Tom MacWright

2025@macwright.com

Markwhen and Meridiem are great

Markwhen is a tremendously underrated piece of software. It's a good syntax for creating timelines with a great interactive UI bolted onto it. What mermaid did for charts, markwhen does for timelines. Plus you can use it as a calendar if you want.

The markwhen editor I use is Meridiem, which you can also download as a desktop app and it'll edit text files on your computer. The editor is pretty amazing. It syncs what you click on in the timeline to where it is defined in the text document.

The syntax is really good: it supports a bunch of date formats, shorthands like just writing 2009-2012, relative dates, like writing 5 years and that automatically coming 5 years after the last event.
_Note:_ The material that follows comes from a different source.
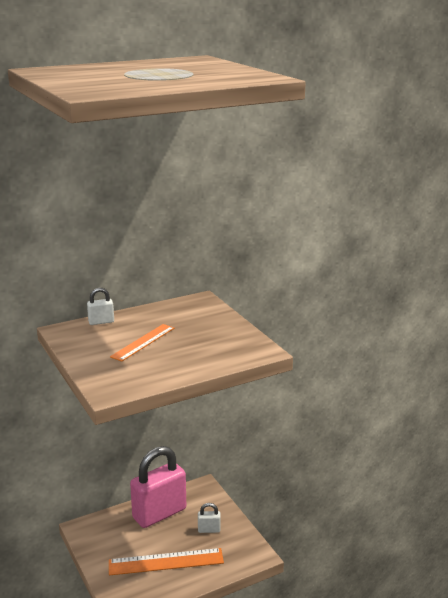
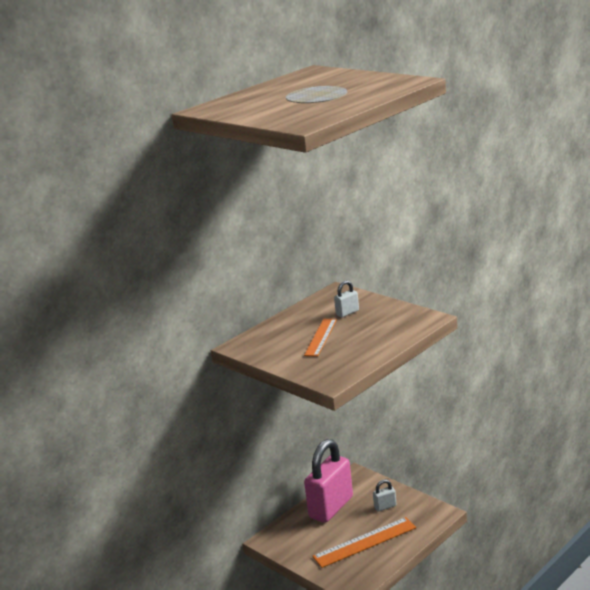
camera: 15 degrees left, 0 degrees up
(101, 322) = (266, 331): white padlock -> white padlock (347, 313)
Understanding time is one of my biggest cognitive challenges. It has always been hard: keeping the months in order, remembering how long something has been happening, remembering what happened first. There might be a name for this inability to conceive of time intuitively: whatever it is, I have that. So I rely heavily on calendars and tools. Every event and birthday is in Fantastical for me.

But I didn't have a tool for seeing longer-term events until Markwhen. Now I can look at things like where I've lived, my career trajectory, vesting, QSBS timelines, vacation planning, and more, all on in a single interface. It's been a huge boost.